Potential Space
by Lisa Koshkarian, Ph.D.
DIGNITY
The woman lives on the same city corridor where I pass multiple times each week on the way to my spin gym. While her garb, physique, and hairstyle shift regularly, her facial expression remains lifeless and vacant. She paces up and down a two-block stretch, ostensibly with purpose and destination. The other day, I glanced over from my car window to see her urinating in the gutter. I feel devastated that she must squat in front of everybody to relieve herself. My heart sinks into despair for the unimaginable barbarity that absconded with her life. The horror…the horror… Because I have seen her so often, for so long, I can bear the tension of sensing and witnessing but not knowing her stories. I am mournful for the many whom I am unable to meet with the same spaciousness.

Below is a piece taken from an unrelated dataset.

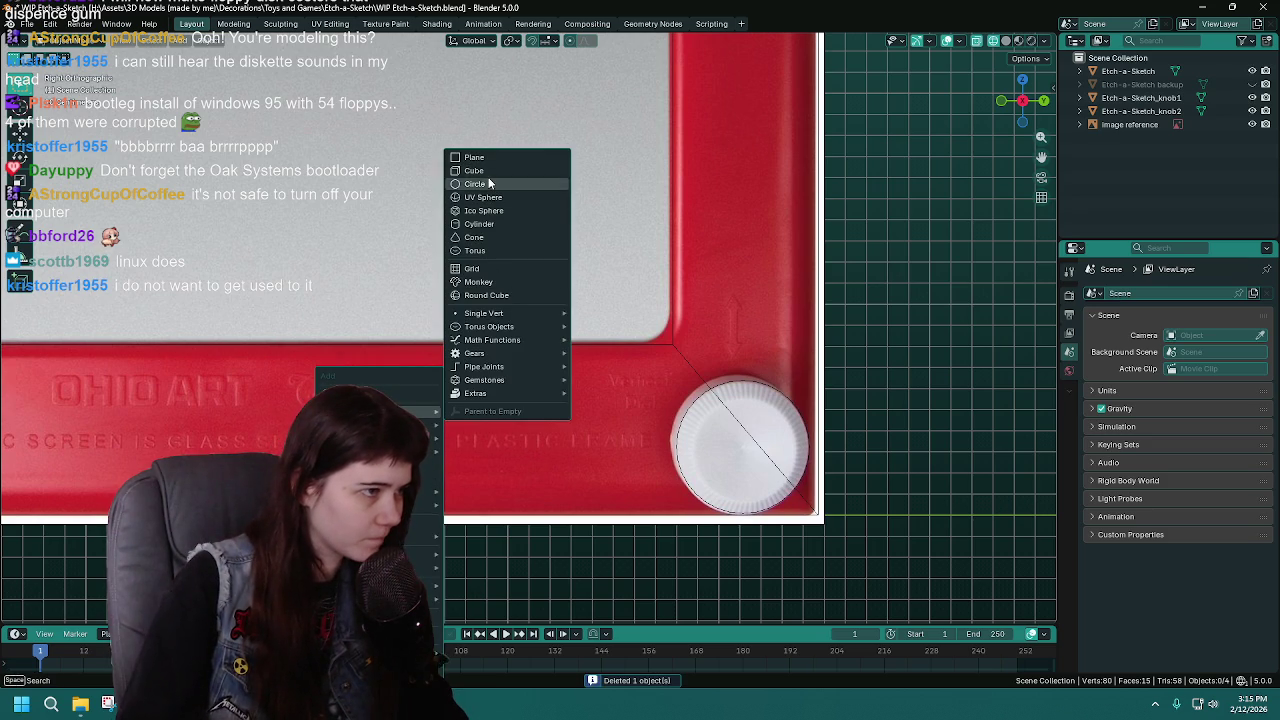
Add a new circle mesh and raise its vertex count to 14
click(474, 184)
drag(135, 466, 160, 466)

How do I nevertheless attempt to carry my experience of anonymous others with wholeness and humanity when the rapid pace of my life presses on me to bracket each set of stimuli? I need wise others, such as Chimananda Ngozi Adichi, to help ground me in a state of being which elaborates multiplicity. In her TED Talk entitled, The Danger of a Single Story, she reminds me to take solemn responsibility for how I might embellish or else come up short in remaining curious about the snippets of “information” I read, see, hear, and feel about people(s). Ngozi Adichi calls me to consider the power inherent in telling or even re-telling another subject’s story. That power has the potency to rob dignity from others. A single story is an incomplete story, which has the potential to dehumanize. Equipped with this perspective, I orient toward being a reverently silent companion to strangers like the woman on the street.
I notice that when I go through moments or periods of stress and overwhelm, my psychic machinery which processes feelings and thoughts and then captures them with little stories, becomes prone to getting jammed up. The obstruction can occur at any point along the way. I can fail to see or feel or sense. Formed thoughts may elude me. Cohesive conclusions are unavailable. I try to afford myself the same grace and compassion that I endeavor to offer to others. This includes working to refrain from creating a single story about my own vulnerable states such as, “Once that ambiguous situation is resolved, you’ll feel better” or, “You just need to eat more carbs.” These phrases may very well be true, but they are incomplete. I need communities of other humans to help dignify my own multiplicity. I also acknowledge the coexisting truth that many are unable to recognize my complexities, just as I lack the capacity to take in everyone’s stories. Some of our limitations as humans feel cruel. While the woman’s adversities are limitless compared to mine, we both need at least a subset of others to attempt to behold the intricacies of our experience with receptivity and truth.